I have been reflecting on whether the Government’s latest housing proposals will achieve Sajid Javid’s ambitions for “radical, lasting reform” and create a “new, positive, mindset to house building”.
Inevitably, some commentators have been critical and dismissive of the White Paper. It is true that it uses some of the same language as the 2007 Planning White Paper. It is also clear that there is no quick fix to the housing crisis.
However there is some hope that the Government’s approach to addressing the “whole house building process” will deliver solutions over time. The White Paper helps to demonstrate that the Government understands what is required in each of its four steps of this process, and that collective minds should be focused on achieving results.
I have the following observations on some of the proposals:
- Engaging local communities – the White Paper encourages local communities to decide where developments should go through the local plan process. Local people generally get involved at the planning application stage, so there need to be innovative solutions to encourage engagement in local plans. We need to find ways of getting younger generations and the silent majority more involved at the plan making stage, which would act as a counter balance to those who are more interested in protecting their areas than meeting growth needs.
- Maximising the use of suitable land – it is right that we should be seeking to maximise the use of land and to build at higher densities, particularly if our major cities are not going to be able to expand outwards. The difference between “maximise” and “optimise” may be subtle, but there will be plenty of debate if the NPPF states that the use of suitable land should be maximised and that the potential of sites to accommodate development should be optimised.

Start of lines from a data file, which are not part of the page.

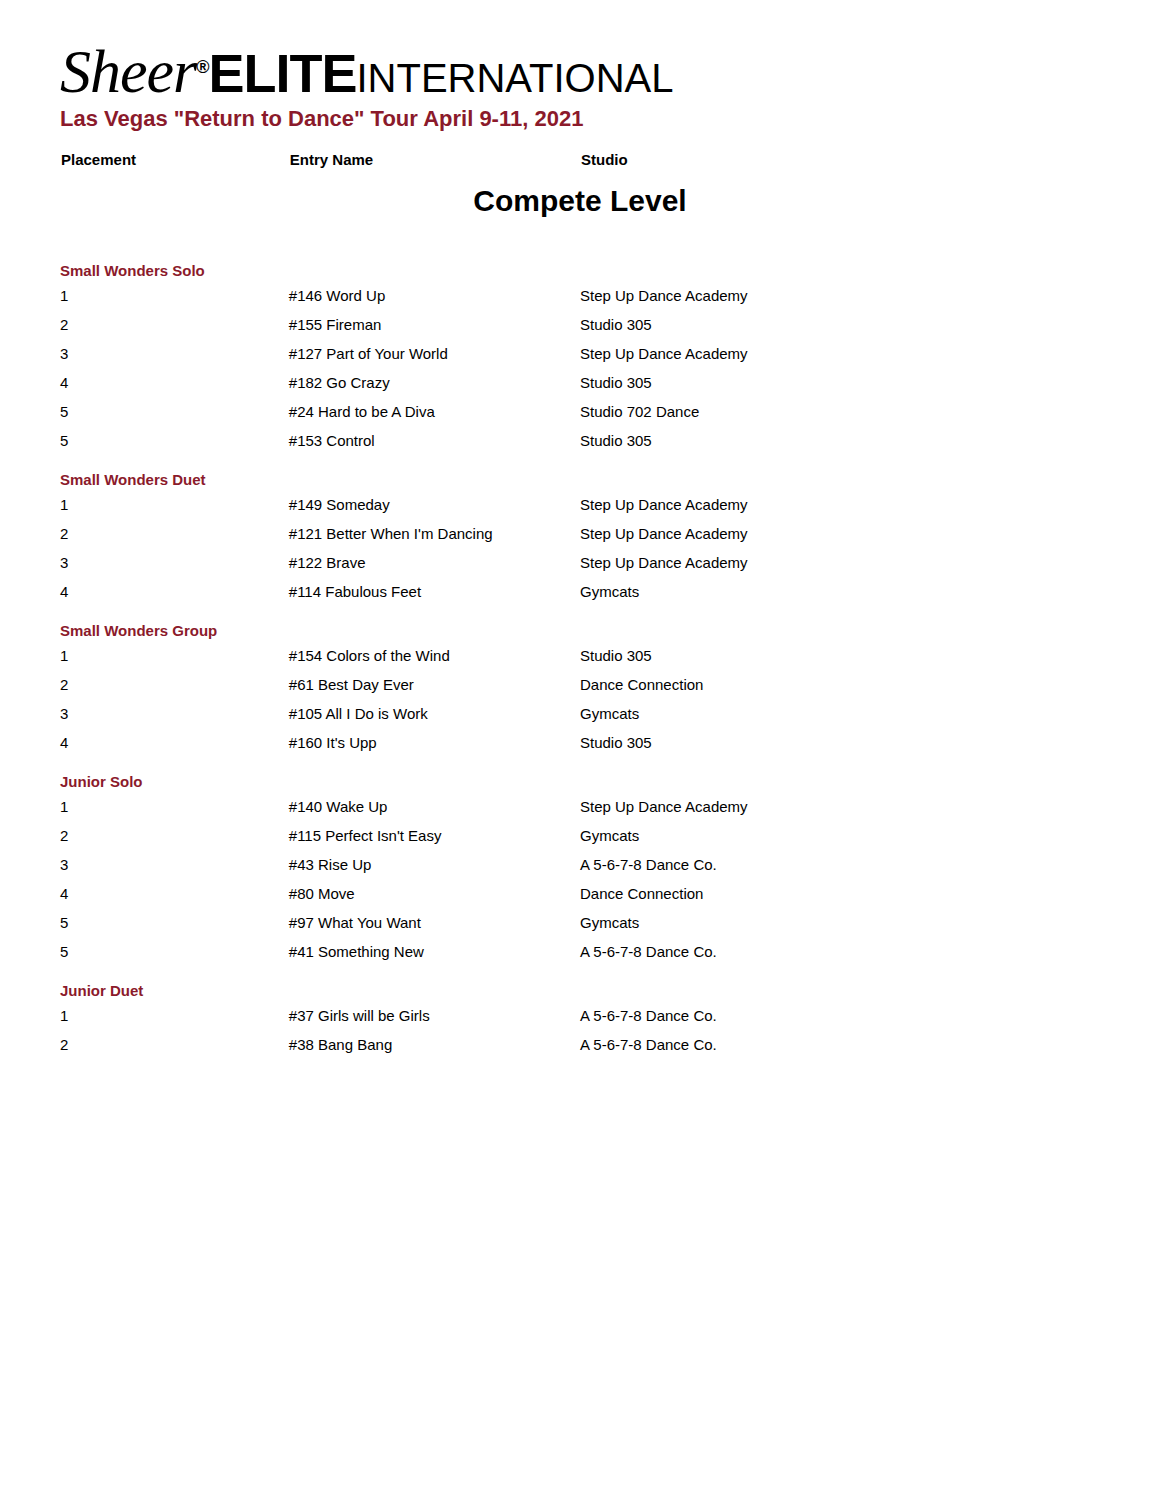Sheer®ELITE INTERNATIONAL
Las Vegas "Return to Dance" Tour April 9-11, 2021
| Placement | Entry Name | Studio |
| --- | --- | --- |
| Compete Level |
| Small Wonders Solo |
| 1 | #146 Word Up | Step Up Dance Academy |
| 2 | #155 Fireman | Studio 305 |
| 3 | #127 Part of Your World | Step Up Dance Academy |
| 4 | #182 Go Crazy | Studio 305 |
| 5 | #24 Hard to be A Diva | Studio 702 Dance |
| 5 | #153 Control | Studio 305 |
| Small Wonders Duet |
| 1 | #149 Someday | Step Up Dance Academy |
| 2 | #121 Better When I'm Dancing | Step Up Dance Academy |
| 3 | #122 Brave | Step Up Dance Academy |
| 4 | #114 Fabulous Feet | Gymcats |
| Small Wonders Group |
| 1 | #154 Colors of the Wind | Studio 305 |
| 2 | #61 Best Day Ever | Dance Connection |
| 3 | #105 All I Do is Work | Gymcats |
| 4 | #160 It's Upp | Studio 305 |
| Junior Solo |
| 1 | #140 Wake Up | Step Up Dance Academy |
| 2 | #115 Perfect Isn't Easy | Gymcats |
| 3 | #43 Rise Up | A 5-6-7-8 Dance Co. |
| 4 | #80 Move | Dance Connection |
| 5 | #97 What You Want | Gymcats |
| 5 | #41 Something New | A 5-6-7-8 Dance Co. |
| Junior Duet |
| 1 | #37 Girls will be Girls | A 5-6-7-8 Dance Co. |
| 2 | #38 Bang Bang | A 5-6-7-8 Dance Co. |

- Encouraging more Build to Rent – the explicit support for expanding BTR has been welcomed, particularly to promote affordable private rental homes instead of other tenures of affordable housing. The critical factor will be whether there is sufficient clarity to level the playing field so that providers can buy land and accelerate the delivery of new homes. Introducing land use zoning would have been a radical solution to provide more help to the sector.
- Sharpening local authority tools – alongside plans to free up the use of completion notices, two year planning permissions could threaten development. There will be an additional burden of proof to show that this shorter timescale will hinder viability and deliverability. Two years is a short time to do detailed design, discharge conditions, raise finance, do land deals, select contractors and respond to market conditions. Some funders may baulk at meeting high costs of securing a planning permission that only last two years.
- Backing local authorities to build – it is helpful that there is positive encouragement and tools in place for local authorities to build homes. However, local authorities shouldn’t see it as their role to build only when the market isn’t coming forward with enough homes. Strong local leadership is needed to produce ambitious long term visions to overcome the complicated challenges of developing public sector land.
- Boosting local authority resources – the White Paper acknowledges the perennial problem of the need for skills and capacity in planning authorities. Given that housing has risen up the political agenda, more should be done to boost the income of planning departments. It would be worth identifying wider funding to recruit, train and retain talent to deliver ambitious plans for housing growth and to overcome the challenges of red tape.
Let’s hope that we can look back in a few years and finally be able to say that this White Paper helped to make a big difference.